**Task objective**.
Reproduce the records. Keep every word exact and include no images.
########
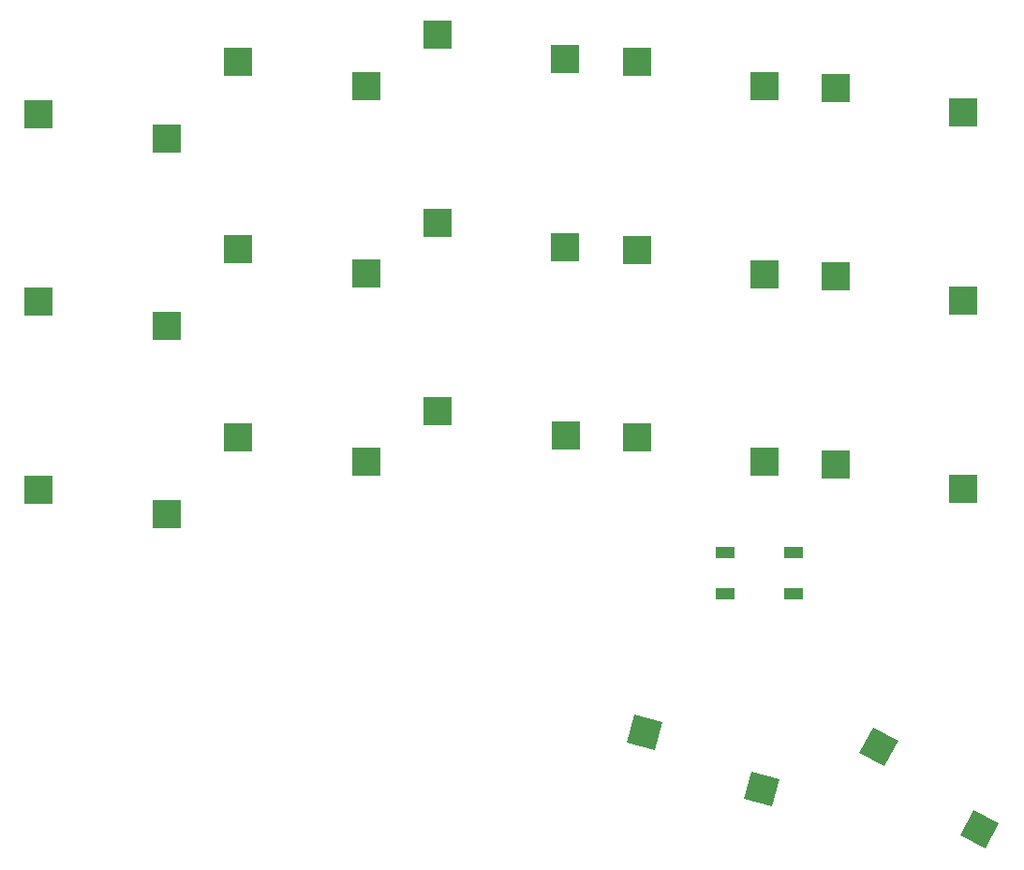
<source format=gbr>
G04 #@! TF.GenerationSoftware,KiCad,Pcbnew,(5.1.9-0-10_14)*
G04 #@! TF.CreationDate,2021-02-24T15:03:00-06:00*
G04 #@! TF.ProjectId,micro_redox_split,6d696372-6f5f-4726-9564-6f785f73706c,rev?*
G04 #@! TF.SameCoordinates,Original*
G04 #@! TF.FileFunction,Paste,Bot*
G04 #@! TF.FilePolarity,Positive*
%FSLAX46Y46*%
G04 Gerber Fmt 4.6, Leading zero omitted, Abs format (unit mm)*
G04 Created by KiCad (PCBNEW (5.1.9-0-10_14)) date 2021-02-24 15:03:00*
%MOMM*%
%LPD*%
G01*
G04 APERTURE LIST*
%ADD10R,1.800000X1.100000*%
%ADD11C,0.100000*%
%ADD12R,2.600000X2.600000*%
G04 APERTURE END LIST*
D10*
X93864500Y-130183500D03*
X100064500Y-126483500D03*
X93864500Y-126483500D03*
X100064500Y-130183500D03*
D11*
G36*
X109541212Y-143541419D02*
G01*
X108300599Y-145826344D01*
X106015674Y-144585731D01*
X107256287Y-142300806D01*
X109541212Y-143541419D01*
G37*
G36*
X118641800Y-150986001D02*
G01*
X117401187Y-153270926D01*
X115116262Y-152030313D01*
X116356875Y-149745388D01*
X118641800Y-150986001D01*
G37*
D12*
X103866000Y-118494500D03*
X115416000Y-120694500D03*
X103866000Y-101476500D03*
X115416000Y-103676500D03*
X103866000Y-84522000D03*
X115416000Y-86722000D03*
D11*
G36*
X88196060Y-141848755D02*
G01*
X87523131Y-144360162D01*
X85011724Y-143687233D01*
X85684653Y-141175826D01*
X88196060Y-141848755D01*
G37*
G36*
X98783102Y-146963152D02*
G01*
X98110173Y-149474559D01*
X95598766Y-148801630D01*
X96271695Y-146290223D01*
X98783102Y-146963152D01*
G37*
D12*
X85895500Y-116081500D03*
X97445500Y-118281500D03*
X85895500Y-99127000D03*
X97445500Y-101327000D03*
X85895500Y-82109000D03*
X97445500Y-84309000D03*
X67925000Y-113732000D03*
X79475000Y-115932000D03*
X67861500Y-96714000D03*
X79411500Y-98914000D03*
X67861500Y-79696000D03*
X79411500Y-81896000D03*
X49891000Y-116081500D03*
X61441000Y-118281500D03*
X49891000Y-99063500D03*
X61441000Y-101263500D03*
X49891000Y-82109000D03*
X61441000Y-84309000D03*
X31857000Y-120844000D03*
X43407000Y-123044000D03*
X31857000Y-103826000D03*
X43407000Y-106026000D03*
X31857000Y-86871500D03*
X43407000Y-89071500D03*
M02*

</source>
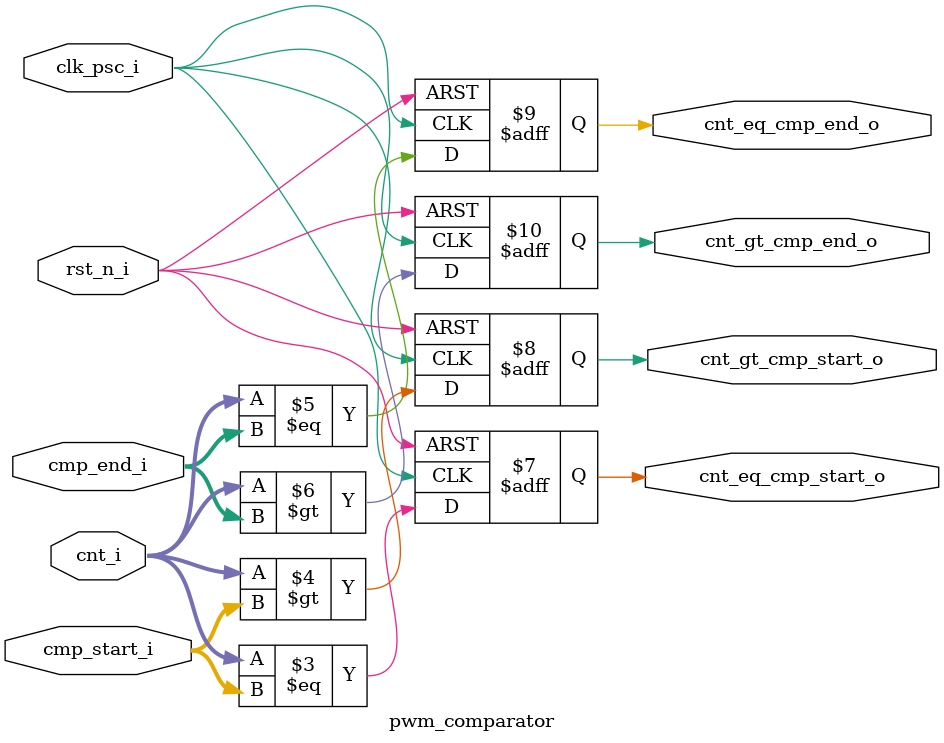
<source format=v>

module pwm_comparator #(
    parameter integer CMP_WIDTH = 16
)(
    // Clock & Reset
    input  wire                     clk_psc_i,        // Prescaler clock
    input  wire                     rst_n_i,          // Active-low reset

    // Compare inputs
    input  wire [CMP_WIDTH-1:0]     cnt_i,            // Current counter value
    input  wire [CMP_WIDTH-1:0]     cmp_start_i,      // Compare start value
    input  wire [CMP_WIDTH-1:0]     cmp_end_i,        // Compare end value

    // Compare outputs
    output reg                      cnt_eq_cmp_start_o, // CNT == CMP_START
    output reg                      cnt_gt_cmp_start_o, // CNT >  CMP_START
    output reg                      cnt_eq_cmp_end_o,   // CNT == CMP_END
    output reg                      cnt_gt_cmp_end_o    // CNT >  CMP_END
);

    //-----------------------------------------------------------------
    // Comparator logic
    //-----------------------------------------------------------------
    always @(posedge clk_psc_i or negedge rst_n_i) begin
        if (!rst_n_i) begin
            cnt_eq_cmp_start_o <= 1'b0;
            cnt_gt_cmp_start_o <= 1'b0;
            cnt_eq_cmp_end_o   <= 1'b0;
            cnt_gt_cmp_end_o   <= 1'b0;
        end else begin
            cnt_eq_cmp_start_o <= (cnt_i == cmp_start_i);
            cnt_gt_cmp_start_o <= (cnt_i >  cmp_start_i);
            cnt_eq_cmp_end_o   <= (cnt_i == cmp_end_i);
            cnt_gt_cmp_end_o   <= (cnt_i >  cmp_end_i);
        end
    end

endmodule


/*
    reg [WIDTH-1:0] CMP_START_shadow, CMP_END_shadow;

    // Lưu giá trị on/off khi overflow
    always @(negedge CLK_PSC or negedge rst_n) begin
        if (!rst_n) begin
            CMP_START_shadow  <= 0;
            CMP_END_shadow <= 0;
        end 
        else begin
            if (UEV) begin
                CMP_START_shadow  <= CMP_START;
                CMP_END_shadow    <= CMP_END;
            end
            else begin
                CMP_START_shadow  <= CMP_START_shadow;
                CMP_END_shadow    <= CMP_END_shadow;
            end
        end
    end
*/




</source>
########
**Result for this exercise**.
<source format=gbr>
G04 #@! TF.GenerationSoftware,KiCad,Pcbnew,(5.1.9-0-10_14)*
G04 #@! TF.CreationDate,2021-02-24T15:03:00-06:00*
G04 #@! TF.ProjectId,micro_redox_split,6d696372-6f5f-4726-9564-6f785f73706c,rev?*
G04 #@! TF.SameCoordinates,Original*
G04 #@! TF.FileFunction,Paste,Bot*
G04 #@! TF.FilePolarity,Positive*
%FSLAX46Y46*%
G04 Gerber Fmt 4.6, Leading zero omitted, Abs format (unit mm)*
G04 Created by KiCad (PCBNEW (5.1.9-0-10_14)) date 2021-02-24 15:03:00*
%MOMM*%
%LPD*%
G01*
G04 APERTURE LIST*
%ADD10R,1.800000X1.100000*%
%ADD11C,0.100000*%
%ADD12R,2.600000X2.600000*%
G04 APERTURE END LIST*
D10*
X93864500Y-130183500D03*
X100064500Y-126483500D03*
X93864500Y-126483500D03*
X100064500Y-130183500D03*
D11*
G36*
X109541212Y-143541419D02*
G01*
X108300599Y-145826344D01*
X106015674Y-144585731D01*
X107256287Y-142300806D01*
X109541212Y-143541419D01*
G37*
G36*
X118641800Y-150986001D02*
G01*
X117401187Y-153270926D01*
X115116262Y-152030313D01*
X116356875Y-149745388D01*
X118641800Y-150986001D01*
G37*
D12*
X103866000Y-118494500D03*
X115416000Y-120694500D03*
X103866000Y-101476500D03*
X115416000Y-103676500D03*
X103866000Y-84522000D03*
X115416000Y-86722000D03*
D11*
G36*
X88196060Y-141848755D02*
G01*
X87523131Y-144360162D01*
X85011724Y-143687233D01*
X85684653Y-141175826D01*
X88196060Y-141848755D01*
G37*
G36*
X98783102Y-146963152D02*
G01*
X98110173Y-149474559D01*
X95598766Y-148801630D01*
X96271695Y-146290223D01*
X98783102Y-146963152D01*
G37*
D12*
X85895500Y-116081500D03*
X97445500Y-118281500D03*
X85895500Y-99127000D03*
X97445500Y-101327000D03*
X85895500Y-82109000D03*
X97445500Y-84309000D03*
X67925000Y-113732000D03*
X79475000Y-115932000D03*
X67861500Y-96714000D03*
X79411500Y-98914000D03*
X67861500Y-79696000D03*
X79411500Y-81896000D03*
X49891000Y-116081500D03*
X61441000Y-118281500D03*
X49891000Y-99063500D03*
X61441000Y-101263500D03*
X49891000Y-82109000D03*
X61441000Y-84309000D03*
X31857000Y-120844000D03*
X43407000Y-123044000D03*
X31857000Y-103826000D03*
X43407000Y-106026000D03*
X31857000Y-86871500D03*
X43407000Y-89071500D03*
M02*

</source>
<source format=v>

module pwm_comparator #(
    parameter integer CMP_WIDTH = 16
)(
    // Clock & Reset
    input  wire                     clk_psc_i,        // Prescaler clock
    input  wire                     rst_n_i,          // Active-low reset

    // Compare inputs
    input  wire [CMP_WIDTH-1:0]     cnt_i,            // Current counter value
    input  wire [CMP_WIDTH-1:0]     cmp_start_i,      // Compare start value
    input  wire [CMP_WIDTH-1:0]     cmp_end_i,        // Compare end value

    // Compare outputs
    output reg                      cnt_eq_cmp_start_o, // CNT == CMP_START
    output reg                      cnt_gt_cmp_start_o, // CNT >  CMP_START
    output reg                      cnt_eq_cmp_end_o,   // CNT == CMP_END
    output reg                      cnt_gt_cmp_end_o    // CNT >  CMP_END
);

    //-----------------------------------------------------------------
    // Comparator logic
    //-----------------------------------------------------------------
    always @(posedge clk_psc_i or negedge rst_n_i) begin
        if (!rst_n_i) begin
            cnt_eq_cmp_start_o <= 1'b0;
            cnt_gt_cmp_start_o <= 1'b0;
            cnt_eq_cmp_end_o   <= 1'b0;
            cnt_gt_cmp_end_o   <= 1'b0;
        end else begin
            cnt_eq_cmp_start_o <= (cnt_i == cmp_start_i);
            cnt_gt_cmp_start_o <= (cnt_i >  cmp_start_i);
            cnt_eq_cmp_end_o   <= (cnt_i == cmp_end_i);
            cnt_gt_cmp_end_o   <= (cnt_i >  cmp_end_i);
        end
    end

endmodule


/*
    reg [WIDTH-1:0] CMP_START_shadow, CMP_END_shadow;

    // Lưu giá trị on/off khi overflow
    always @(negedge CLK_PSC or negedge rst_n) begin
        if (!rst_n) begin
            CMP_START_shadow  <= 0;
            CMP_END_shadow <= 0;
        end 
        else begin
            if (UEV) begin
                CMP_START_shadow  <= CMP_START;
                CMP_END_shadow    <= CMP_END;
            end
            else begin
                CMP_START_shadow  <= CMP_START_shadow;
                CMP_END_shadow    <= CMP_END_shadow;
            end
        end
    end
*/




</source>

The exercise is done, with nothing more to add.